Segment Start: RECORDS TO USE
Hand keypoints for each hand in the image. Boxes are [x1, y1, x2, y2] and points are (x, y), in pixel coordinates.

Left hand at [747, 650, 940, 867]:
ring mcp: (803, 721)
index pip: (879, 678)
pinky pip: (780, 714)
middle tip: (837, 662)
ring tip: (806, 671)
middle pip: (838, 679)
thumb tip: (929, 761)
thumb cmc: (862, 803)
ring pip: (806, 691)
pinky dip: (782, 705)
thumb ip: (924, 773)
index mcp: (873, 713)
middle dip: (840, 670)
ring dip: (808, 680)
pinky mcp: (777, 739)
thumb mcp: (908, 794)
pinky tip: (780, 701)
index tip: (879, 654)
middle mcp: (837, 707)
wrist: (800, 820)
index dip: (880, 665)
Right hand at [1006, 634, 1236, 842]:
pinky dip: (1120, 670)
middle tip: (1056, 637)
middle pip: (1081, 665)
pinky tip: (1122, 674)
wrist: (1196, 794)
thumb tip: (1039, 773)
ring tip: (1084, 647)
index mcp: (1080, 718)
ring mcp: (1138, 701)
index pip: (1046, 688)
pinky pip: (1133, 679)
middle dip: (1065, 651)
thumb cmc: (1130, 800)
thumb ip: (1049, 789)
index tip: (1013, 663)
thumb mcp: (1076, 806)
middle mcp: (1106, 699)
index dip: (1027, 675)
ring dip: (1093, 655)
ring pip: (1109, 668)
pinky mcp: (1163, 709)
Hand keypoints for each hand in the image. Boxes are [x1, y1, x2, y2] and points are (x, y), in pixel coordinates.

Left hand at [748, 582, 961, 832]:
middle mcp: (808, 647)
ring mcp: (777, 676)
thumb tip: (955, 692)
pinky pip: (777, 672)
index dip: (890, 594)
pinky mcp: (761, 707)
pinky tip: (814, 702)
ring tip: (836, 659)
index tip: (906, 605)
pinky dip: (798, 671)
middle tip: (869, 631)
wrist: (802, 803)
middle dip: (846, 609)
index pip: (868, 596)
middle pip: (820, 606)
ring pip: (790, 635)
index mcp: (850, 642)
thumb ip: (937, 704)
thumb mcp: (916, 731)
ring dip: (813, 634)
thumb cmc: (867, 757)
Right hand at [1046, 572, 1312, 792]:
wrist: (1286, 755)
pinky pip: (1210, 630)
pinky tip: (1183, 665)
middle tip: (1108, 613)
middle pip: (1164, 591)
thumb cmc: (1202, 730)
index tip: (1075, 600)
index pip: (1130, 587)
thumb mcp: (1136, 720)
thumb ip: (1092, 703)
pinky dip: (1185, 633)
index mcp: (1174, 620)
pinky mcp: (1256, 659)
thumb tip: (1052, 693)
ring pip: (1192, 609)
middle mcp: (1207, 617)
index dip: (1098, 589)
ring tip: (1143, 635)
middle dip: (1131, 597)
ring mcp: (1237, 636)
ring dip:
Segment End: RECORDS TO USE
Copy the lines above exactly, beginning at the line containing "index mcp: (1174, 620)" and stopping at the last line.

index mcp: (1174, 620)
pinky mcp: (1256, 659)
thumb tip: (1052, 693)
ring pip: (1192, 609)
middle mcp: (1207, 617)
index dip: (1098, 589)
ring tip: (1143, 635)
middle dip: (1131, 597)
ring mcp: (1237, 636)
ring dip:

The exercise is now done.